Registered memory imbalances

June 23, 2012 - 2 Comments

In prior blog posts, I’ve talked about the implications of registered memory for both MPI applications and implementations.

Here’s another fun implication that was discovered within the last few months by Nathan Hjelm and Samuel Gutierrez out at Los Alamos National Labs: registered memory imbalances.

As an interesting side note: as far as we can tell, no other MPI implementation attempts to either balance registered memory between MPI processes, or handle the performance implications that occur with grossly imbalanced registered memory consumption.

Let’s review a few key points before defining what registered memory imbalances are.

Recall that registering memory means two things:

  1. Pinning virtual memory in place to a specific physical memory location
  2. Notifying one or more entities of this virtual-to-physical memory mapping (e.g., notifying an OS-bypass capable NIC, such as an InfiniBand HCA)

In any given system, there is a limit on how much memory can be registered.  There are multiple sources of this limit (e.g., hardware resources on the NIC, tunable parameters for the NIC, operating system limits, amount of physical RAM, etc.), but they all resolve down to one thing: you can only register a fixed, finite amount memory at a time.

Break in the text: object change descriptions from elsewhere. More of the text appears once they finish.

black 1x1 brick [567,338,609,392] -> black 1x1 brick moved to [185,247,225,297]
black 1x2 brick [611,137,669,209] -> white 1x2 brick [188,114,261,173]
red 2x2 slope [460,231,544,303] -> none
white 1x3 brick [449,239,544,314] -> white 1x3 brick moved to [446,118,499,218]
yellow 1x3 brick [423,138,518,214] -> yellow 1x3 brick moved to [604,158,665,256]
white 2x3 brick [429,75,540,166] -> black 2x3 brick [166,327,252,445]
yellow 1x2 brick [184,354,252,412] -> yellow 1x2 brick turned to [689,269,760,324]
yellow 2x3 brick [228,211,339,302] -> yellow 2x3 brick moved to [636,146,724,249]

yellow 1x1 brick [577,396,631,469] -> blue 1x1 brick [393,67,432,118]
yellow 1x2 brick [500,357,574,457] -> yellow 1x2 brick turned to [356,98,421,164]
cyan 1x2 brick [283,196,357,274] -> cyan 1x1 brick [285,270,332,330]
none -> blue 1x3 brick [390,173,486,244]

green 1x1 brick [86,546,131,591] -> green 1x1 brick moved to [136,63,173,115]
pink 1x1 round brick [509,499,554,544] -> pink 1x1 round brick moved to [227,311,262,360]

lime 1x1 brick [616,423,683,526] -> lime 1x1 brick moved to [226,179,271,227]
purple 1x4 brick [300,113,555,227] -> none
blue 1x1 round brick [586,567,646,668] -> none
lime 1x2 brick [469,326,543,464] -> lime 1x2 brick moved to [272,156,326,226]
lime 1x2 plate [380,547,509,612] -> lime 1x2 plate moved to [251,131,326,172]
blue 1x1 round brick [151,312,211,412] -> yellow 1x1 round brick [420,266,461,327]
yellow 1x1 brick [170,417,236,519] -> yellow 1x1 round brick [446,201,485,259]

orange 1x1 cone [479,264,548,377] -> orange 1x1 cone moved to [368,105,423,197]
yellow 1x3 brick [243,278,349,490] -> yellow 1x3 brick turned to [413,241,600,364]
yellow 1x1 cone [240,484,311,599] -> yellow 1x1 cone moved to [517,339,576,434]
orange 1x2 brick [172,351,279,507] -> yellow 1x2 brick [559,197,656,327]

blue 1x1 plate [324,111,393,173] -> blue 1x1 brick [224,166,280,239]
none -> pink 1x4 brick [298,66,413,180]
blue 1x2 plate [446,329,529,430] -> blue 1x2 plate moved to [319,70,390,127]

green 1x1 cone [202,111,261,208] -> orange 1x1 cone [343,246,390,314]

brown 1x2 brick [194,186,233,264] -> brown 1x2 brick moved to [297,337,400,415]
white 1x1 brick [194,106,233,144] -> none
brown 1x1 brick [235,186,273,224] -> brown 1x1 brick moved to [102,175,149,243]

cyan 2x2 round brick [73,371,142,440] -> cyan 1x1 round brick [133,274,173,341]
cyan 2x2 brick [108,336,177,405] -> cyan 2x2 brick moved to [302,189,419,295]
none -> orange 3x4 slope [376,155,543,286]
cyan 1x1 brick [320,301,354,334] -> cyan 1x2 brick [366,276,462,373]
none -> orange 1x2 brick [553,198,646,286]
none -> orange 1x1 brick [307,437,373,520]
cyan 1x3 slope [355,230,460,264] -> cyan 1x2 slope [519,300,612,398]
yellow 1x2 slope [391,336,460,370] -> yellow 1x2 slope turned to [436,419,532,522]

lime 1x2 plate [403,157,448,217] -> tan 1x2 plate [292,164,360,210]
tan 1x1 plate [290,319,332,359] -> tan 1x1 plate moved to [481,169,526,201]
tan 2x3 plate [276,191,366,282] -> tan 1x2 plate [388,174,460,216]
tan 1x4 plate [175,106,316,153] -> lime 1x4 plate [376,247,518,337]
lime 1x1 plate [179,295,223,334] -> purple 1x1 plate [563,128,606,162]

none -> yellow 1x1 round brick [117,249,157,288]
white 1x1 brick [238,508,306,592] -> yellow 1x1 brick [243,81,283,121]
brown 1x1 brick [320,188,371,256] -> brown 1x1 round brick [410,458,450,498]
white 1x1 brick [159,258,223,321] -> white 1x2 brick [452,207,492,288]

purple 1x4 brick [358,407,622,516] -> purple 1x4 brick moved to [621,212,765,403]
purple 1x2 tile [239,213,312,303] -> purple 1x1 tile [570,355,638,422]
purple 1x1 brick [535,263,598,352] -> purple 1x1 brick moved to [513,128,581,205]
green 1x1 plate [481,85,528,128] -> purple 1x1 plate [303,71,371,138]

This limit can be close to the amount of physical RAM in the machine, or it could be much lower (e.g., I’m told that recent InfiniBand HCAs prefer you to use Linux bigpages, and therefore default to only allowing a relatively low number of pages to be registered).

Regardless, it’s a finite resource.  And it’s a shared resource between all MPI processes that are running on the same machine.

As a consequence, Nathan and Samuel discovered that what can happen is that a small number of MPI processes can consume a large portion of the available registered memory, thereby starving other MPI processes on the same machine.  Indeed, in their experiments, they saw that MPI processes that were close to the HCA (NUMA-wise, that is) had a much greater chance of consuming inordinately more registered memory than other MPI processes.

In hindsight, this is a fairly obvious race condition and consequence of a shared resource.  But there are no good tools to detect such a situation (Nathan only found it by adding instrumentation deep within the bowels of Open MPI), which is one reason we assume no one has discovered this specific issue before.

This registered memory imbalance between MPI processes can actually cause serious performance degradation.  For example, MPI processes can be forced to avoid RDMA-based protocols and fall back to send/receive protocols (which tend to be less efficient on InfiniBand hardware).

In the upcoming Open MPI 1.6.1 release, we will fix a bug related to registered memory imbalances, but not try to address the consequent performance issues that occur.  In the 1.7 series, we have a few ideas about how to ensure that MPI processes don’t (permanently) consume inordinately more registered memory than their peers.

It’s a tricky problem, because you periodically want individual MPI processes to be able to use “too much” registered memory (i.e., more than their “fair share” compared to their peers running on the same machine) to be able to absorb bursty MPI traffic.  But then that “burst” of registered memory must be returned in order to enforce long-term stability of registered memory consumption.


In an effort to keep conversations fresh, Cisco Blogs closes comments after 60 days. Please visit the Cisco Blogs hub page for the latest content.


  1. MSMPI has some tunable parameters to control how large the memory registration cache can grow. It’s not perfect, though, and can still leave large amounts of memory registered because we currently only flush the cache when we register new buffers, rather than also flushing at the end of an RDMA transfer. Our default registration cache size limit is half of the per-core physical memory per process.

    Windows provides an API, CreateMemoryResourceNotification, which returns a handle that is signalled when the requested condition is met. The notification object can be queried (non-blocking), or can be passed to any of the OS wait routines for a blocking notification, and can be used to detect low physical memory conditions.

    Another routine that can be handy is the GlobalMemoryStatusEx function, as it returns total and avaialble physical memory, as well as a ‘memory load’ that indicates how much of physical memory is in use as a percentage.

    • Open MPI has a less-fine-grained approach for registered memory: you can cap the amount of registered memory in a given process (to a fixed number of bytes). It defaults to unlimited, however, which is one reason you can get into these registered memory imbalances.

      We definitely need some work in this area; we’ll be looking at that during the v1.7 series.